By 1971 Yamaha’s race director Bob Work, who had been following Steve’s dirt track success, offered him a ride on a TD2 sponsored by Canadian importer, Trev Deeley Ltd. Steve took to road racing naturally and by 1973 had won his first Canadian 250 Expert Championship. In the ensuing three race seasons, Baker blazed the path of a true champion, producing 9 more Canadian National plates. Bob Work speaks of Steve’s innate ability to learn a new track very quickly but to run at the front and finish the race, the bike also has to be very well prepared. The team of Baker/Work were the stuff.

Steve had success road racing in the US as well, supported by Yamaha Motor Canada. In 1975 Steve recorded a 2nd at the Daytona 200, 3rd in the 250cc 100 mile race and returned in 1976, making the podium again with a 3rd in the 250cc class. Baker then went on to earn his first AMA national win at Loudon, NH and capped the weekend off with a 250GP win. He duplicated that performance in August that season at Laguna Seca Raceway, again winning the National and the 250GP. These results placed Steve 2nd overall in the series behind Kenny Roberts.

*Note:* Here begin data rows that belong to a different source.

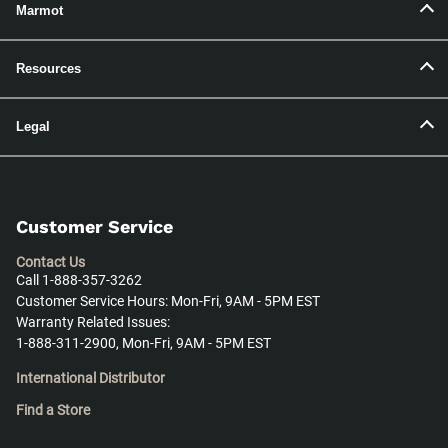
Marmot
Resources
Legal
Customer Service
Contact Us
Call 1-888-357-3262
Customer Service Hours: Mon-Fri, 9AM - 5PM EST
Warranty Related Issues:
1-888-311-2900, Mon-Fri, 9AM - 5PM EST
International Distributor
Find a Store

In 1977, Baker started the year impressively by qualifying on the pole for the Daytona 200. He went on to win the rain-shortened 200 miler and the International Lightweight 250 Grand Prix event as well. From there he competed in both the newly formed Formula 750 World Series and the 500cc World Championship Grand Prix. With wins at Daytona, Spain, England, Austria and Belgium, Steve Baker and the Canadian Yamaha Team secured the Road Racing World Championship in the Formula 750 Series and finished runner-up to Barry Sheene in the 500 World Championship.

For that extraordinary season, Steve Baker and Team Yamaha were also recipients of the International Ambassador Award for their outstanding promotion of Canadian motorcycle racing.

The close of 1977 brought an end to that Cinderella season. Yamaha did not renew his contract so Steve spent 1978 contesting the 500cc World Championships on a privateer Suzuki. At the end of that season, Baker suffered a devastating accident at the Mosport circuit in Canada. That crash left him with a broken arm and shattered his left leg for the third time. Soon afterward, Baker decided to retire from racing.

Today Steve maintains an office in the motorcycle dealership he owned near Bellingham, WA. Since 2007 Steve has been traveling to Europe regularly as a rider for the Yamaha Classic Race Team based in Holland. This has provided him the opportunity to reconnect with many of the riders he competed against during his GP career and ride the 1970’s Yamaha race bikes ranging from the TZ125 to his favorite the OW-31 TZ750.